I want to do some analysis on graphs to find all the possible simple paths between all pairs of nodes in graph. With help of Networkx library I can use DFS to find all possible paths between 2 nodes with this function:
nx.all_simple_paths(G,source,target)
The below code runs without any workload since my toy example contains only 6 nodes in the graph. However, in my real task, my graph contains 5,213 nodes and 11,377,786 edges and finding all possible simple paths in this graph is impossible with below solution:
import networkx as nx
graph = nx.DiGraph()
graph.add_weighted_edges_from(final_edges_list)
list_of_nodes = list(graph.nodes())
paths = {}
for n1 in list_of_nodes:
for n2 in list_of_nodes:
if n1 != n2:
all_simple_paths = list(nx.all_simple_paths(graph,n1,n2))
paths[n1+ "-"+n2] = all_simple_paths
The "paths" dictionary holds the "n1-n2" (source node and target node respectively) as keys, and list of all simple paths as values.
The question is whether I can use of multi processing in this scenario in order to run this code on my original problem or not.

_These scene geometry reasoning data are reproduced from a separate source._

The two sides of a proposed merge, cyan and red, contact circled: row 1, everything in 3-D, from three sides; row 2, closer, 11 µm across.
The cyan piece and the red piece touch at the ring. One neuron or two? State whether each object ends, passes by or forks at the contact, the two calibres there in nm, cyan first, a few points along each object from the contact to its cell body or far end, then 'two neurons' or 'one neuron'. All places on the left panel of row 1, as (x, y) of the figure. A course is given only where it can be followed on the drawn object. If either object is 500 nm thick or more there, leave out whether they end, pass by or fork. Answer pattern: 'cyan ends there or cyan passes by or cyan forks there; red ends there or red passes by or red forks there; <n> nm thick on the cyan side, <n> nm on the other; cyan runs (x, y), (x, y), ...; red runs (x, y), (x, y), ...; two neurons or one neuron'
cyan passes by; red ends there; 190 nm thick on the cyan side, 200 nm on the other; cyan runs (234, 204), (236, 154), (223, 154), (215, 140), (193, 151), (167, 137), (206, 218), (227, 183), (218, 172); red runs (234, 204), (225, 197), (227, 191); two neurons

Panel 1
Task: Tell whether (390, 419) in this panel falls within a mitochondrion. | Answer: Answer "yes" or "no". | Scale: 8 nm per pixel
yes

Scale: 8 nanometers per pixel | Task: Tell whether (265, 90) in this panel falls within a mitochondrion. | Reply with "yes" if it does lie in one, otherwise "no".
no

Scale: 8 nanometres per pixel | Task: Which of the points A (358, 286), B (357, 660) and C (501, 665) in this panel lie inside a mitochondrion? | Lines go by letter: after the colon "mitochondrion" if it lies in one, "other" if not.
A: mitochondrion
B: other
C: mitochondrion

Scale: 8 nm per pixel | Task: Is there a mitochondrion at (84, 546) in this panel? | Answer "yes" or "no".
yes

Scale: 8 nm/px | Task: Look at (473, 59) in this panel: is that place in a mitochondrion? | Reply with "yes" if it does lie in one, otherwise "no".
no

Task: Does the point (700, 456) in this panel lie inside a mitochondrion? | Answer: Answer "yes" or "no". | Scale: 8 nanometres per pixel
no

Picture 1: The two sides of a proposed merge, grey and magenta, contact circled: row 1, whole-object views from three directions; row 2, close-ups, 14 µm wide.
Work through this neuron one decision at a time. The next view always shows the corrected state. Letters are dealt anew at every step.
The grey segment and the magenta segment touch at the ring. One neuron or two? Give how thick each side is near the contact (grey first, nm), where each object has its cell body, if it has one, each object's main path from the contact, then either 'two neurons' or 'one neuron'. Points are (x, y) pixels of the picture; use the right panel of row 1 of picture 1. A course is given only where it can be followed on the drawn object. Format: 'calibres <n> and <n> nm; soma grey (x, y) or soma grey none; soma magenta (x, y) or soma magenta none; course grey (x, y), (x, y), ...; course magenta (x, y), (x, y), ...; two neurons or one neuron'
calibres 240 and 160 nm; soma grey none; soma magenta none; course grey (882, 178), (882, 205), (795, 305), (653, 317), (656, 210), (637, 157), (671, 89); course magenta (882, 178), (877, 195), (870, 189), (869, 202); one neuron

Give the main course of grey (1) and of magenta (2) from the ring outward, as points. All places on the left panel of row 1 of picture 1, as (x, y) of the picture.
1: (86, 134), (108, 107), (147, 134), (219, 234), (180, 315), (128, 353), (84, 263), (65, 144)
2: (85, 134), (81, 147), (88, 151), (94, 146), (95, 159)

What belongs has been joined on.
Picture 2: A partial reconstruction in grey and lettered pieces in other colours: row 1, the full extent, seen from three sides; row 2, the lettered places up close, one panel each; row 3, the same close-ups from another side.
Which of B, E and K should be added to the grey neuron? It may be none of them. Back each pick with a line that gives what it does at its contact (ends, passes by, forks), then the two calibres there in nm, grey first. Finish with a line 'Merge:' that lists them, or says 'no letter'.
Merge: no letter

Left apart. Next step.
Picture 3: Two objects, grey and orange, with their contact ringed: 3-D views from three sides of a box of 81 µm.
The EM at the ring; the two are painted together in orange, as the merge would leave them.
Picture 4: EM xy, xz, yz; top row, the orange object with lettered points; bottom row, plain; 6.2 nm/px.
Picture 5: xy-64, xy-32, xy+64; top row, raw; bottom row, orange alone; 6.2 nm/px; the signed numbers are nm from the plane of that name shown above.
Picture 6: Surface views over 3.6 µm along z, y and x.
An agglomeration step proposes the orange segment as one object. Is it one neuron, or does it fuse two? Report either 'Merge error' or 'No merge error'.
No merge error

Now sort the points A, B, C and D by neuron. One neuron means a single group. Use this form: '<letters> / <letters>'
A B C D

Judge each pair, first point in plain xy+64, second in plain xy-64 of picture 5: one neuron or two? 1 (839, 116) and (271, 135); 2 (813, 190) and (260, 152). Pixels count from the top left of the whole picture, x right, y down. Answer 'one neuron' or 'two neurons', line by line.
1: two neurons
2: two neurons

My knowledge about the processors, threads, shared memory and CPU cores are very naive and I am not sure if I can really use the concurrency (running my nested loops in parallel) in my task. I use a windows server with 128 GB RAM and 32 core CPU.
PS: Thorough searching the net (mostly StackOverFlow), I've found solutions which recommended to use threading and others recommended multiprocessing. I am not sure if I understand the distinction between these two :|